WASHINGTON (AP) -The NFL players' union filed a grievance against the league Thursday, charging the owners colluded by reducing the debt ceiling for every team by 20 percent. The union said the reduction coincides with what in 2010 could be a year without a salary cap.
The filing is the latest discord between the league and the NFL Players Association over the contract extension agreed to in March 2006. NFLPA executive director Gene Upshaw expects the league to opt out of the deal in November, which could lead to 2010 being an uncapped year. A salary cap has been in place since 1993.
NFL spokesman Brian McCarthy called the grievance ``inexplicable and totally lacking in merit.''
The case will be heard by Stephen Burbank, a special master based at the University of Pennsylvania.

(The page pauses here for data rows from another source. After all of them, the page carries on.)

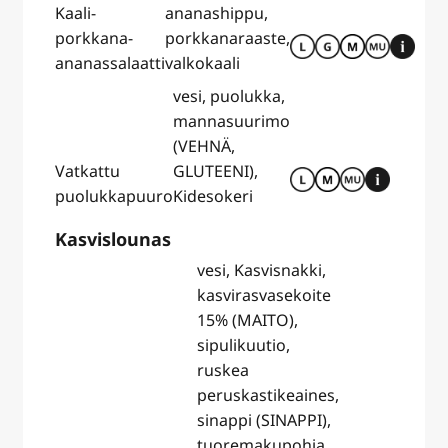
Kaali-
ananashippu,
porkkana-
porkkanaraaste,
ananassalaatti
valkokaali
vesi, puolukka,
mannasuurimo
(VEHNÄ,
Vatkattu
GLUTEENI),
puolukkapuuro
Kidesokeri
Kasvislounas
vesi, Kasvisnakki,
kasvirasvasekoite
15% (MAITO),
sipulikuutio,
ruskea
peruskastikeaines,
sinappi (SINAPPI),
tuoremakupohja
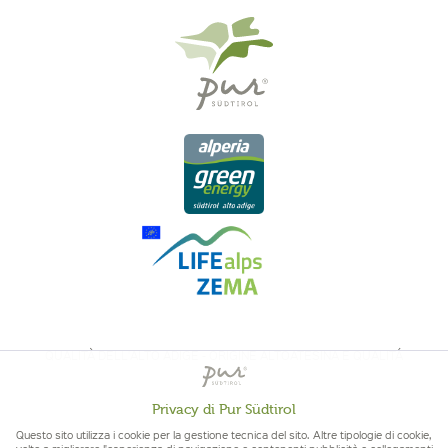
QUALITÀ DELL'ALTO ADIGE - ORIGINE ALTOATESINA E QUALITÁ
CONTROLLATA
Privacy di Pur Südtirol
Attivo
Funzionali
Questo sito utilizza i cookie per la gestione tecnica del sito. Altre tipologie di cookie,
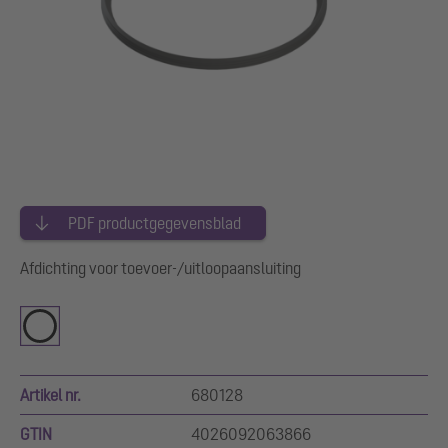
PDF productgegevensblad
Afdichting voor toevoer-/uitloopaansluiting
Artikel nr.
680128
GTIN
4026092063866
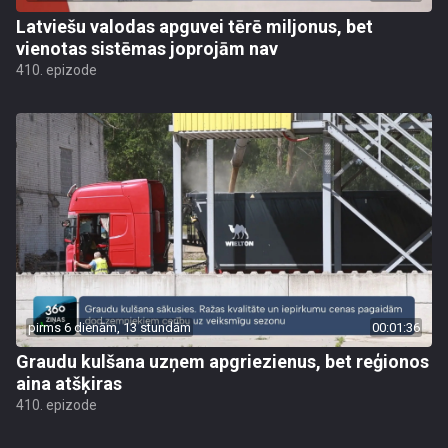
Latviešu valodas apguvei tērē miljonus, bet
vienotas sistēmas joprojām nav
410. epizode
pirms 6 dienām, 13 stundām
00:01:36
Graudu kulšana uzņem apgriezienus, bet reģionos
aina atšķiras
410. epizode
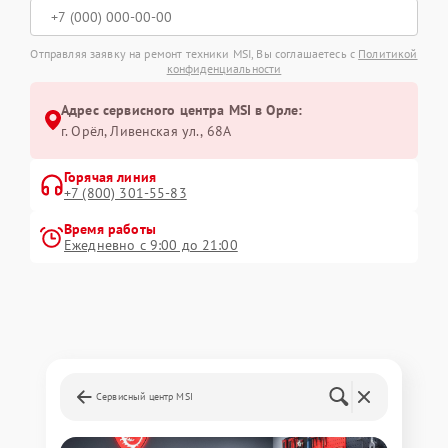
Отправляя заявку на ремонт техники MSI, Вы соглашаетесь с
Политикой
конфиденциальности
Адрес сервисного центра MSI в Орле:
г. Орёл, Ливенская ул., 68А
Горячая линия
+7 (800) 301-55-83
Время работы
Ежедневно с 9:00 до 21:00
Сервисный центр MSI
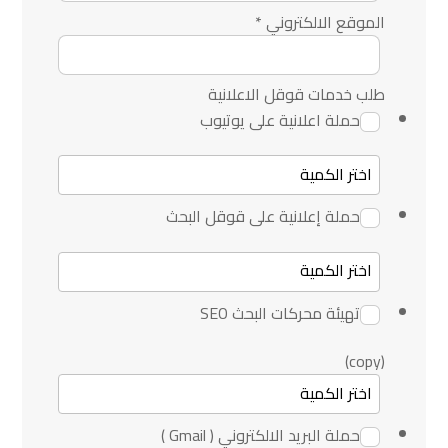
الموقع الالكتروني
*
طلب خدمات قوقل الاعلانية
حملة اعلانية على يوتيوب
حملة إعلانية على قوقل البحث
تهيئة محركات البحث SEO
(copy)
حملة البريد الالكتروني ( Gmail )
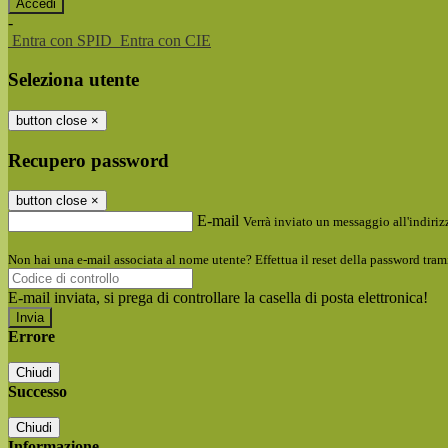
-
Entra con SPID
Entra con CIE
Seleziona utente
button close
×
Recupero password
button close
×
E-mail
Verrà inviato un messaggio all'indirizz
Non hai una e-mail associata al nome utente? Effettua il reset della password tram
E-mail inviata, si prega di controllare la casella di posta elettronica!
Errore
Chiudi
Successo
Chiudi
Informazione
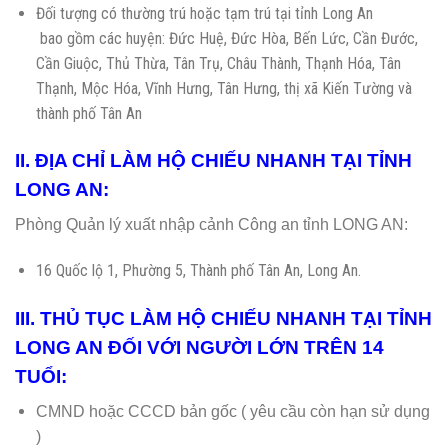
Đối tượng có thường trú hoặc tạm trú tại tỉnh Long An
bao gồm các huyện: Đức Huệ, Đức Hòa, Bến Lức, Cần Đước,
Cần Giuộc, Thủ Thừa, Tân Trụ, Châu Thành, Thạnh Hóa, Tân
Thạnh, Mộc Hóa, Vĩnh Hưng, Tân Hưng, thị xã Kiến Tường và
thành phố Tân An
II. ĐỊA CHỈ LÀM HỘ CHIẾU NHANH TẠI TỈNH
LONG AN:
Phòng Quản lý xuất nhập cảnh Công an tỉnh LONG AN:
16 Quốc lộ 1, Phường 5, Thành phố Tân An, Long An.
III. THỦ TỤC LÀM HỘ CHIẾU NHANH TẠI TỈNH
LONG AN ĐỐI VỚI NGƯỜI LỚN TRÊN 14
TUỔI:
CMND hoặc CCCD bản gốc ( yêu cầu còn hạn sử dụng
)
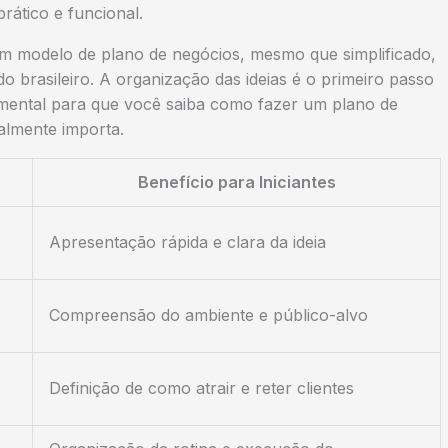
prático e funcional.
 um
modelo de plano de negócios
, mesmo que simplificado,
 brasileiro. A organização das ideias é o primeiro passo
mental para que você saiba
como fazer um plano de
almente importa.
Benefício para Iniciantes
Apresentação rápida e clara da ideia
Compreensão do ambiente e público-alvo
Definição de como atrair e reter clientes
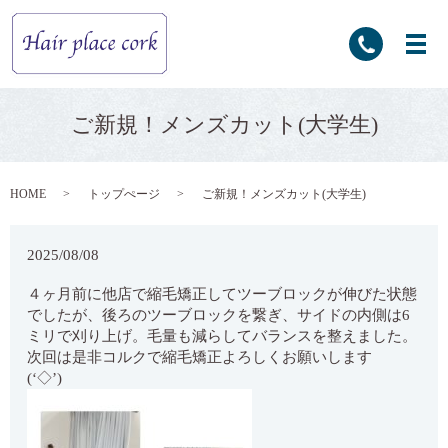
ご新規！メンズカット(大学生)
HOME
トップぺージ
ご新規！メンズカット(大学生)
2025/08/08
４ヶ月前に他店で縮毛矯正してツーブロックが伸びた状態
でしたが、後ろのツーブロックを繋ぎ、サイドの内側は6
ミリで刈り上げ。毛量も減らしてバランスを整えました。
次回は是非コルクで縮毛矯正よろしくお願いします
(‘◇’)ゞ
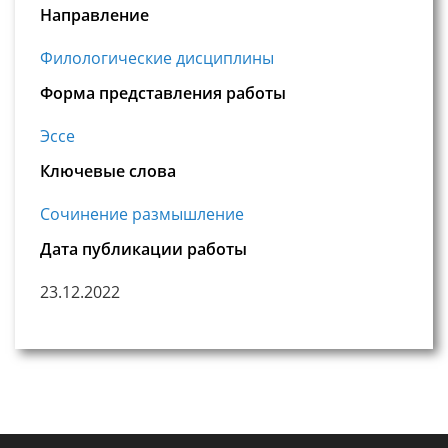
Направление
Филологические дисциплины
Форма представления работы
Эссе
Ключевые слова
Сочинение размышление
Дата публикации работы
23.12.2022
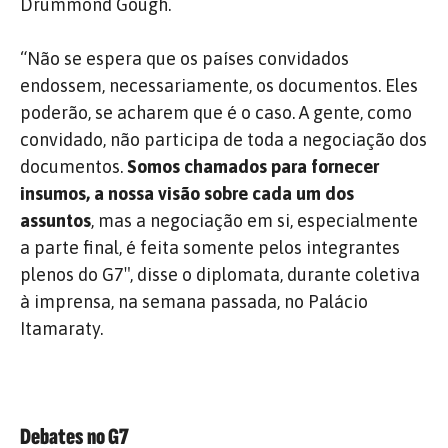
Drummond Gough.
“Não se espera que os países convidados
endossem, necessariamente, os documentos. Eles
poderão, se acharem que é o caso. A gente, como
convidado, não participa de toda a negociação dos
documentos.
Somos chamados para fornecer
insumos, a nossa visão sobre cada um dos
assuntos
, mas a negociação em si, especialmente
a parte final, é feita somente pelos integrantes
plenos do G7″, disse o diplomata, durante coletiva
à imprensa, na semana passada, no Palácio
Itamaraty.
Debates no G7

Upshaw said in a statement announcing the grievance that the reduction is ``part of a broader scheme in which the owners are colluding to reduce spending on player salaries.''
``It's no coincidence that this measure has a deadline which comes just before the 2010 league year, when there would be no cap,'' he said.
``It makes no sense to reduce the debt limit at a time when league revenues are increasing from approximately $7 billion to $9 billion, and we can only conclude that the owners did this to hurt the players. Our CBA prohibits such conduct.''
The NFL noted the owners made the decision in October in light of the ``current turmoil in the economy, which has only gotten worse in the intervening four months.''
McCarthy said the reduction could amount to $30 million a team and will have no impact on the league's financial obligations to players under the collective bargaining agreement.